Пожалуй, именно в те ночи, он неожиданно для себя понял, что должен не просто хорошо танцевать — он должен на самом деле отдать всю свою душу танцу.
Прошло три года, прежде, чем на пустой кровати снова появилась циновка.
У нового мальчика было странное имя. Даже не имя, а скорее прозвище — Хекки, что значит 'лисенок'. В отличие от Шена, Хекки был обычным ребенком, вовсе не предназначенным в служение Великой Богине. Но так часто бывает, что родители по доброй воле готовы отдать своих миловидных сыновей в ритуальный театр. Всем нужны кормильцы, а Великая Богиня щедра к талантливым и белолицым.

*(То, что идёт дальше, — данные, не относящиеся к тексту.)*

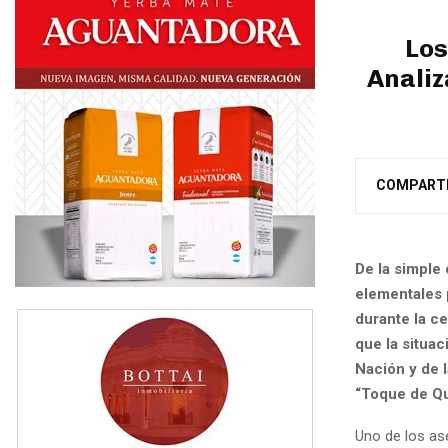
Los
Analiz
COMPART
De la simple
elementales p
durante la ce
que la situac
Nación y de 
“Toque de Qu
Uno de los ase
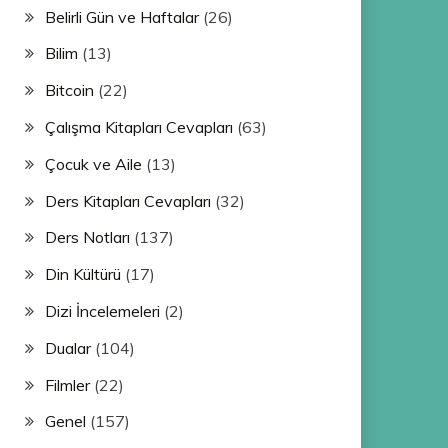
Belirli Gün ve Haftalar
(26)
Bilim
(13)
Bitcoin
(22)
Çalışma Kitapları Cevapları
(63)
Çocuk ve Aile
(13)
Ders Kitapları Cevapları
(32)
Ders Notları
(137)
Din Kültürü
(17)
Dizi İncelemeleri
(2)
Dualar
(104)
Filmler
(22)
Genel
(157)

Пятилетнего Хекки отдали за мешок риса, курицу и бутылку сладкого сливового вина.
А также за обязательство посылать свой заработок в семью, как только его успехи станут достойны награды. Что ж, все правильно — к чему танцору из храма личные сбережения? Его душа и тело принадлежат Богине.
В первую ночь Хекки долго и безутешно плакал, уткнувшись носом в коленки. Шен ему не мешал — понимал, что любые утешения бесполезны, пока слезы рвутся наружу. Но едва всхлипы стали чуть тише, он бесшумно соскользнул со своей циновки и сел у кровати малыша.
— Когда облака заслоняют луну, кажется, что нет ничего, кроме темноты, — тихо сказал он. А потом, помолчав немного, добавил: — Я люблю лунный свет, он напоминает мне о доме… В моей комнате было большое окно. Иногда моя нянька, старая Куу, забывала плотно закрыть ставни, и тогда я подолгу смотрел на небо.
Хекки затих, только иногда прерывисто всхлипывал, как это бывает после долгого плача.
— А здесь луну закрывает стена, — вздохнул Шен Ри и машинально убрал за ухо длинную прядь. За три года его волосы сильно отросли и уже спускались ниже пояса. Мастер Хо часто говорил, что укоротить такую красоту было бы преступлением. — Но я знаю, что она есть. Хоть и не вижу ее больше. — С усилием воли он скрутил в себе смущение и едва ощутимо тронул Хекки за плечо. — И луна есть, и солнце, и небо… Завтра я покажу тебе самое красивое место в храме. О нем мало кто знает и там можно плакать — никто не увидит. А сейчас спи… Постарайся уснуть. Может быть, тебе приснится Лунная Дева. Это очень хороший знак.